Jenkins City Administrator Todd DePriest and Don Amburgey of the Little Shepherd of Kingdom Come Outdoor Drama briefed the group on that endeavor in late March. While some doubt the feasibility of reopening the tunnel, DePriest said a mining engineer reports it can be done, and done safely. Nearly $89,000 in grant funding is already available to build the trail, DePriest noted.

Amburgey envisions a tram that would take people between Pound and Jenkins, adding that there is incredible interest in the tunnel in Kentucky.

“It has some kind of fascination that you would not believe,” Amburgey said. “If this were done, Jenkins and Pound would have something no one else would have.”

The advantage of being a state line town is having people from two states working together on a project, Hubbard added.

Identifying people with interest in helping develop trails was Hale’s main goal in bringing people together last week.

ABSOLUTE JEWEL

The undeveloped stretch of trail near Pound runs through private property, Hale said, and would provide access to the area between North Fork Lake and the Pine Mountain Trail, which is part of the Great Eastern Trail connecting the Gulf Coast to Canada. Hale said she has spoken to all landowners along the route and “they are ready to sign” easements for trail development.

“I think this would be an absolute jewel for the Pound community,” Hale said, noting that the trail already exists and “just needs a little bit of upgrade.” It would come out near the mural on U.S. 23 that welcomes visitors to Pound.

The trail would go by the burial place of historic figure Devil John Wright and connect to the Red Fox Trail, which passes by Killing Rock, the site of the infamous ambush of 1892.

This trail is a safe and great place to walk, take a hike, ride a bike or horse, cross country ski in winter or just sit and enjoy nature, Hale said.

If they could get this designated as a public trail, Hale noted, the Forest Service has said it would stock Lake Lockwood for fishing. The hunt club in the area reports having already seen elk out that way.
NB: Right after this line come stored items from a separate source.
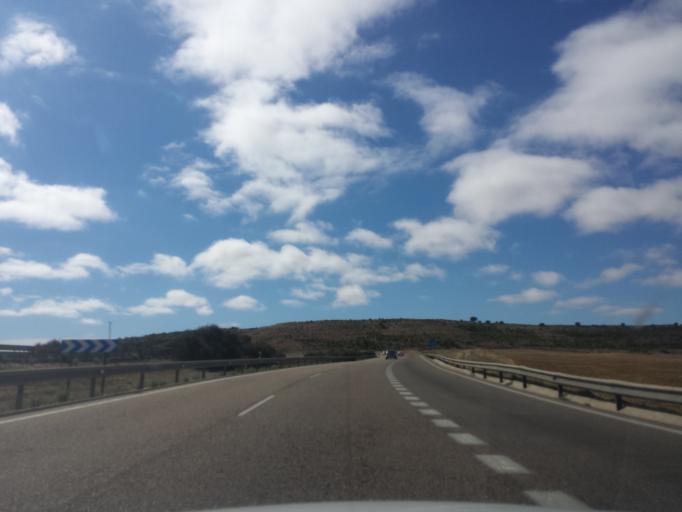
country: ES
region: Castille and Leon
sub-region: Provincia de Valladolid
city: Villardefrades
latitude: 41.7091
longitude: -5.2377
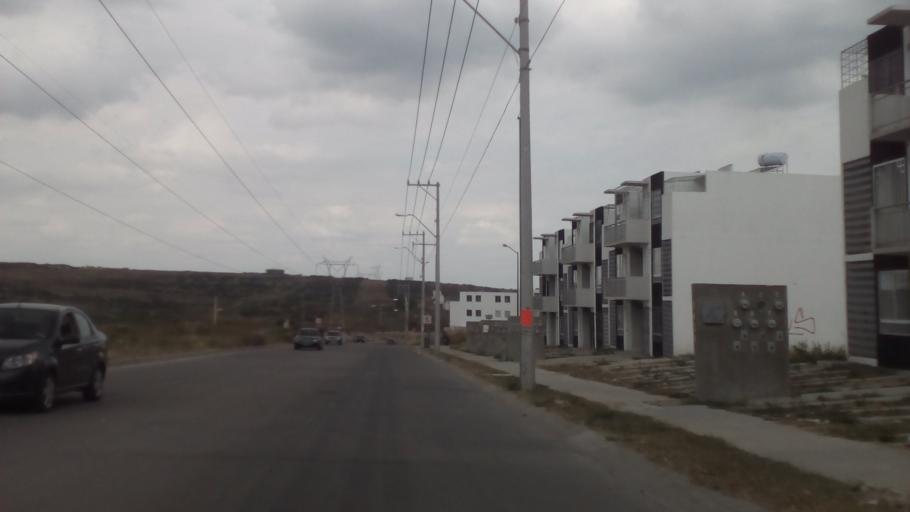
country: MX
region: Guanajuato
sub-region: Leon
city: Fraccionamiento Paseo de las Torres
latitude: 21.1766
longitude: -101.7654
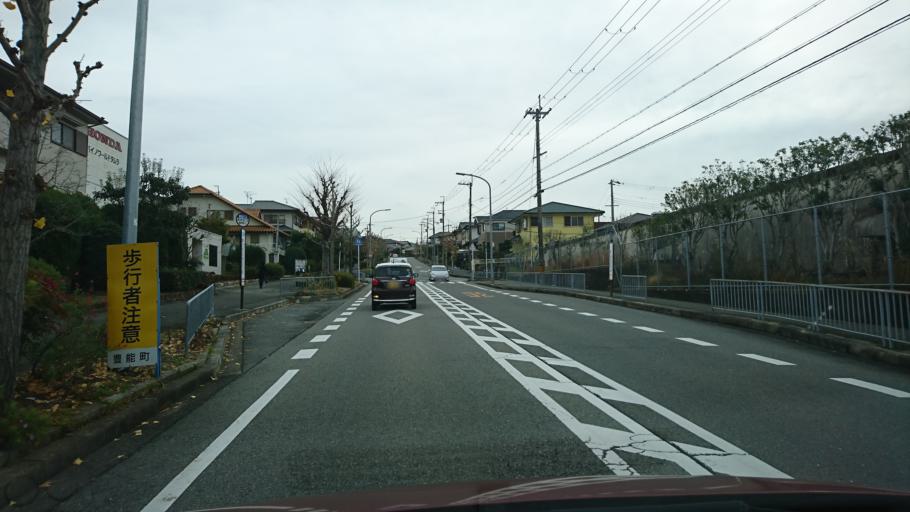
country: JP
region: Osaka
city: Mino
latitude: 34.9000
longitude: 135.4464
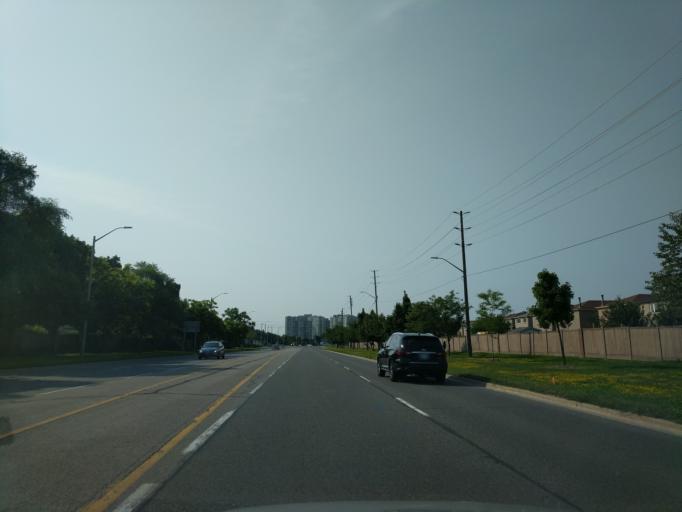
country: CA
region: Ontario
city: Markham
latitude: 43.8339
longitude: -79.2760
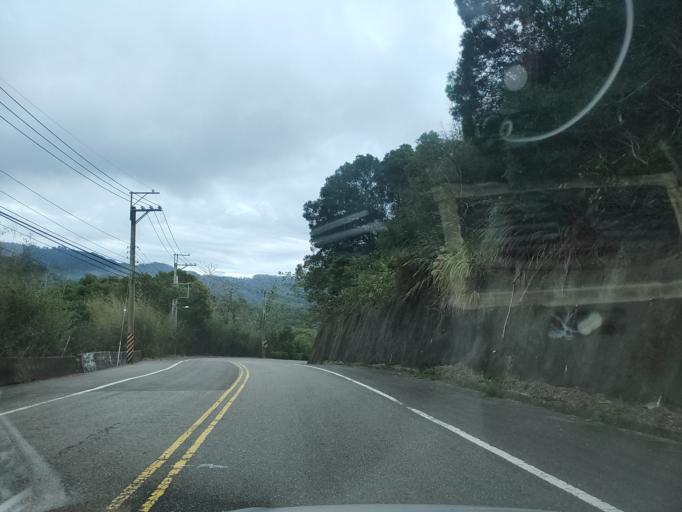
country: TW
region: Taiwan
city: Fengyuan
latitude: 24.3675
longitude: 120.7757
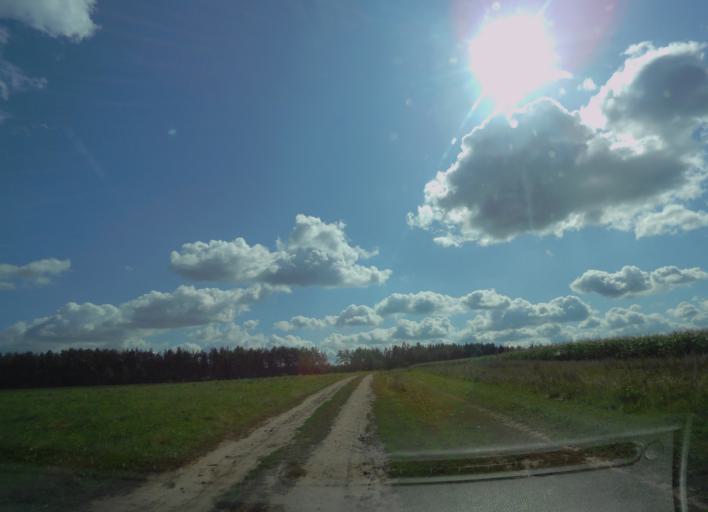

It would be a great place for a picnic area, too.

A retired Pound High School teacher, Hale hopes to inspire interest among teachers. “If students could see this and start enjoying it, I think it would really have an impact,” she said.

“I see so much potential for that little railroad bed,” she added.

Hale’s already connected to local and regional tourism and trails development activity but wants to mount an effort now focused on Pound.

After having it in her mind for quite awhile, she told those gathered at the meeting back on March 27, “Finally, I just thought, ‘I need to just go ahead and get with it.’ I’m asking for your help . . . It would go a long way for this community.”

Reports that trail endeavors would exclude off-highway vehicles are not accurate, she said, adding, “There’s no way I would leave those out.”

But all trail work requires a core group of people to push it, Hale noted.

“That’s where we’re lacking,” Hubbard observed. “A group of people who have the interest to work together to make this happen.”

That night, only a handful attended the meeting and just a few were actually from Pound.

The group agreed there needs to be a large, determined grassroots effort.